Elektra Records drop the MC5 from their roster after the group takes out an ad in an underground newspaper castigating the department store chain Hudson's for not stocking their debut album, Kick Out The Jams. Hudson's didn't want it on their shelves because of a line in the title track: "Kick out the jams, motherf--ker!"

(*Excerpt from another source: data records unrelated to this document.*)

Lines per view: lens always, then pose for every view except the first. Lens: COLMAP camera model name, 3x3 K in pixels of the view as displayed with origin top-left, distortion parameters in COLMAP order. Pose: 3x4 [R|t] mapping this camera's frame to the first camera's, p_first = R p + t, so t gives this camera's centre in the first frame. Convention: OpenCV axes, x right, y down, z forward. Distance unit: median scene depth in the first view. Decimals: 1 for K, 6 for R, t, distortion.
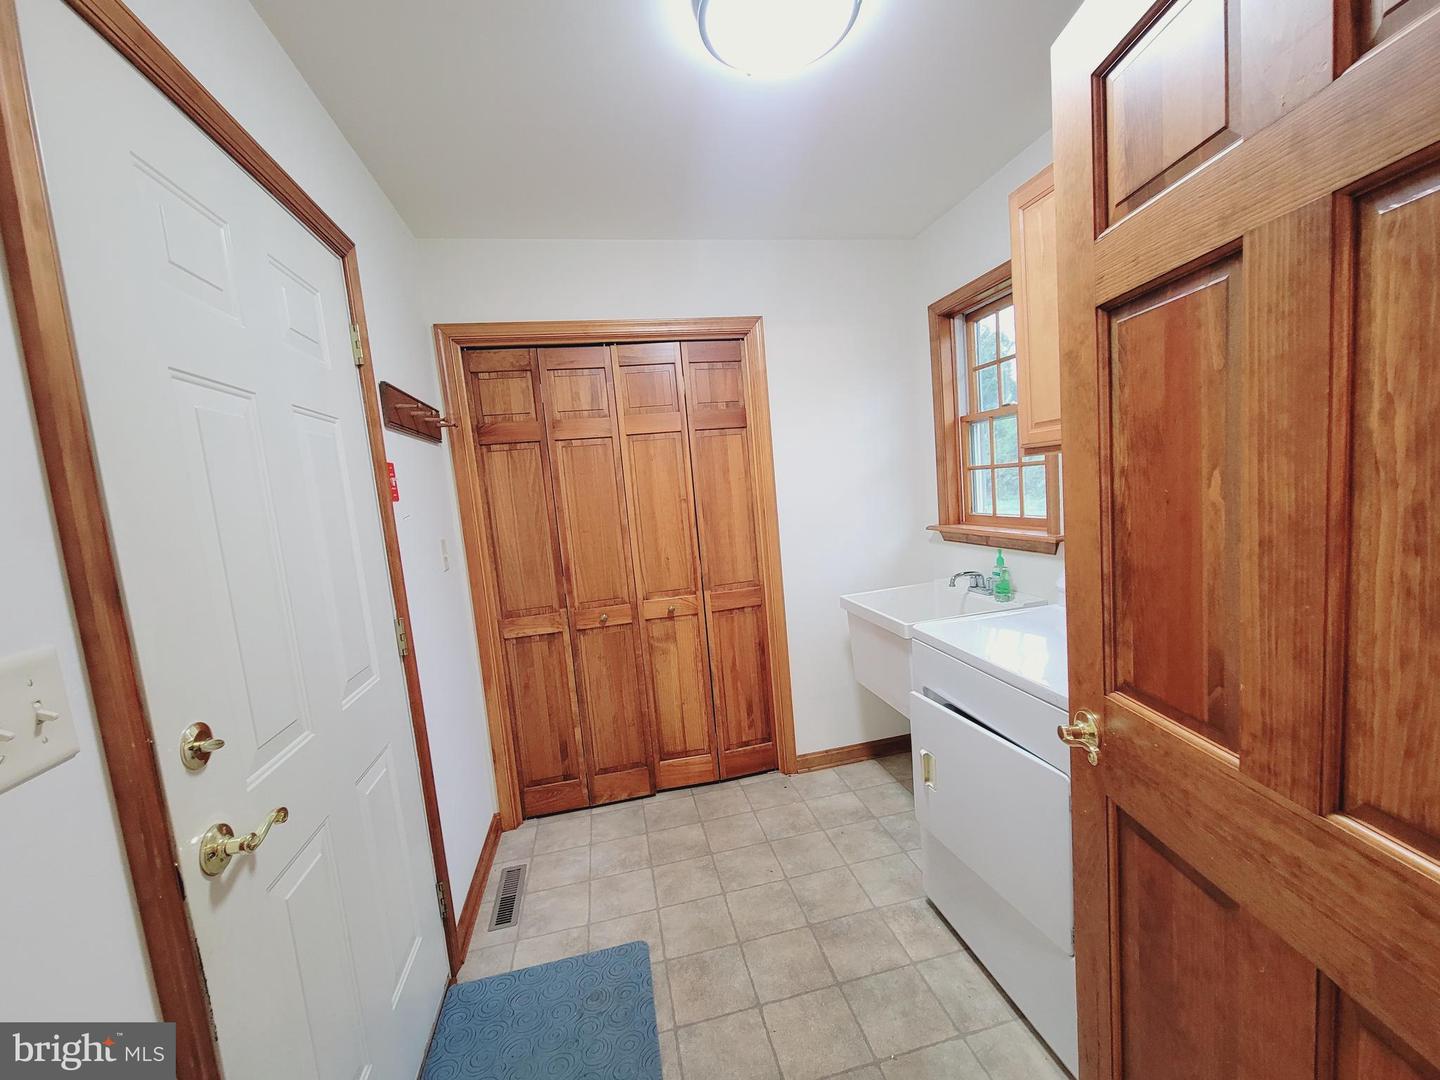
lens RADIAL K [[581.9, 0, 720.5], [0, 581.9, 546.0], [0, 0, 1]] dist [-0.009072, -0.001037]
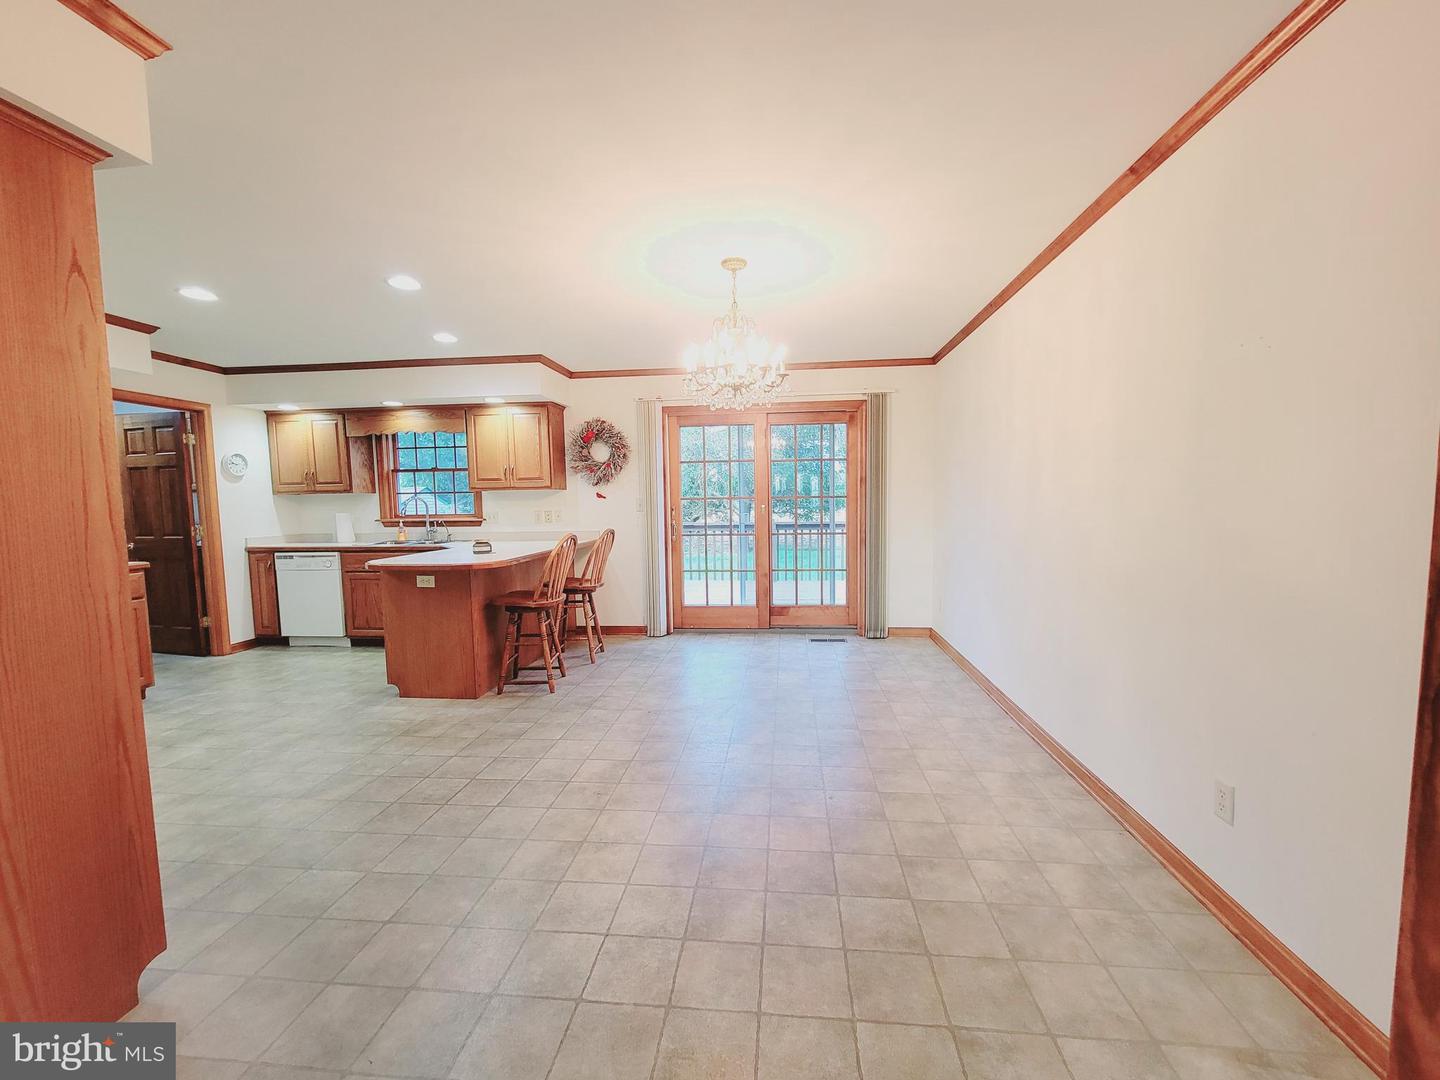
lens RADIAL K [[581.9, 0, 728.6], [0, 581.9, 546.4], [0, 0, 1]] dist [-0.009072, -0.001037]
pose [[0.308292, 0.002252, 0.951289, -1.086944], [0.089933, 0.995450, -0.031502, 0.398842], [-0.947031, 0.095264, 0.306686, -2.342701]]
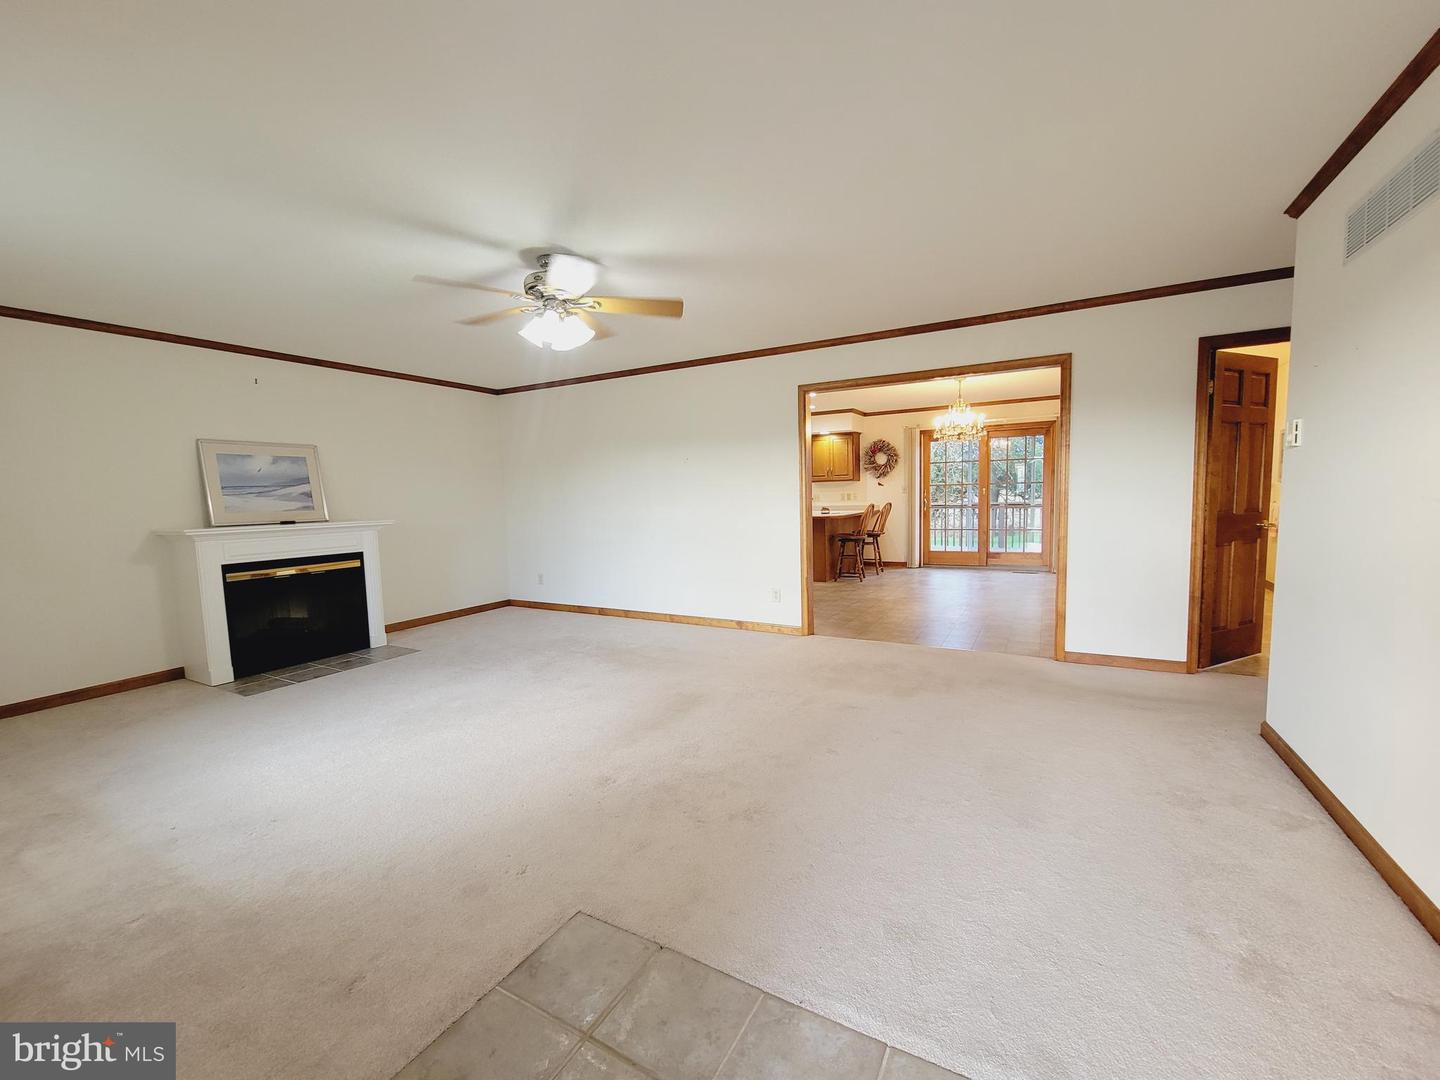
lens RADIAL K [[581.9, 0, 731.0], [0, 581.9, 547.9], [0, 0, 1]] dist [-0.009072, -0.001037]
pose [[0.652132, -0.007004, 0.758073, -3.229199], [0.053680, 0.997874, -0.036959, 0.667699], [-0.756203, 0.064795, 0.651122, -3.140078]]
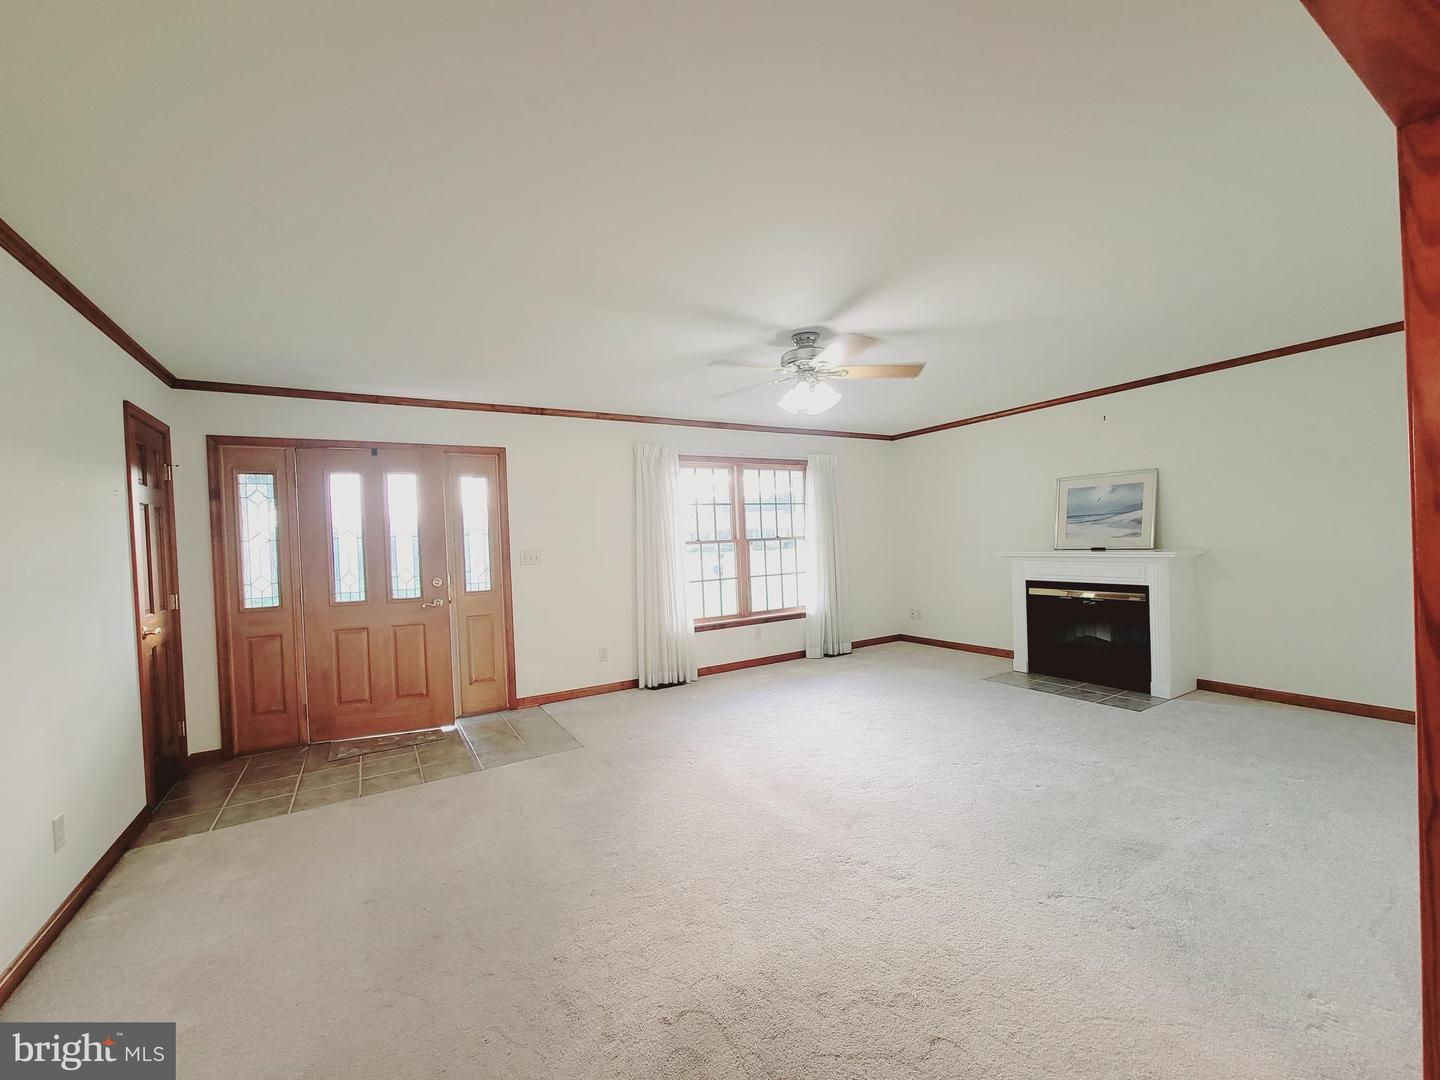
lens RADIAL K [[581.9, 0, 721.9], [0, 581.9, 543.2], [0, 0, 1]] dist [-0.009072, -0.001037]
pose [[0.324880, 0.072939, -0.942938, -0.207629], [-0.084430, 0.995278, 0.047898, 0.301706], [0.941979, 0.064051, 0.329504, -2.465809]]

The group signed to Elektra just six months earlier along with another Detroit group, The Stooges. Their anthem, "Kick Out The Jams," was sanitized for the single, replacing "motherf--kers" with "brothers and sisters," but the album version remained uncensored. Hudson's, a Detroit-based retailer, refused to stock it, which raised the hackles of MC5 manager John Sinclair, a counterculture revolutionary who headed the radical White Panther party. Sinclair had a local artist named Robin Sommers draw up the ad, which read: "Kick out the jams, motherf--ker! and kick in the door if the store won't sell you the album on Elektra." Sommers included the Elektra logo and added a line: "F--k Hudon's!" It ran in an alternative paper called the Fifth Estate. Hudson's retaliated by threatening to pull every Elektra album from their shelves, which was enough for the label to drop the MC5, which were not selling enough albums to offset their nuisance (the "Kick Out The Jams" single peaked at #82 two weeks earlier). After sacking the band, Electra pulls the album and replaces it with a censored version, substituting the "brothers and sisters" edit for the original. The band is picked up by Atlantic, but their two albums on the label flop, and in 1973, they call it quits.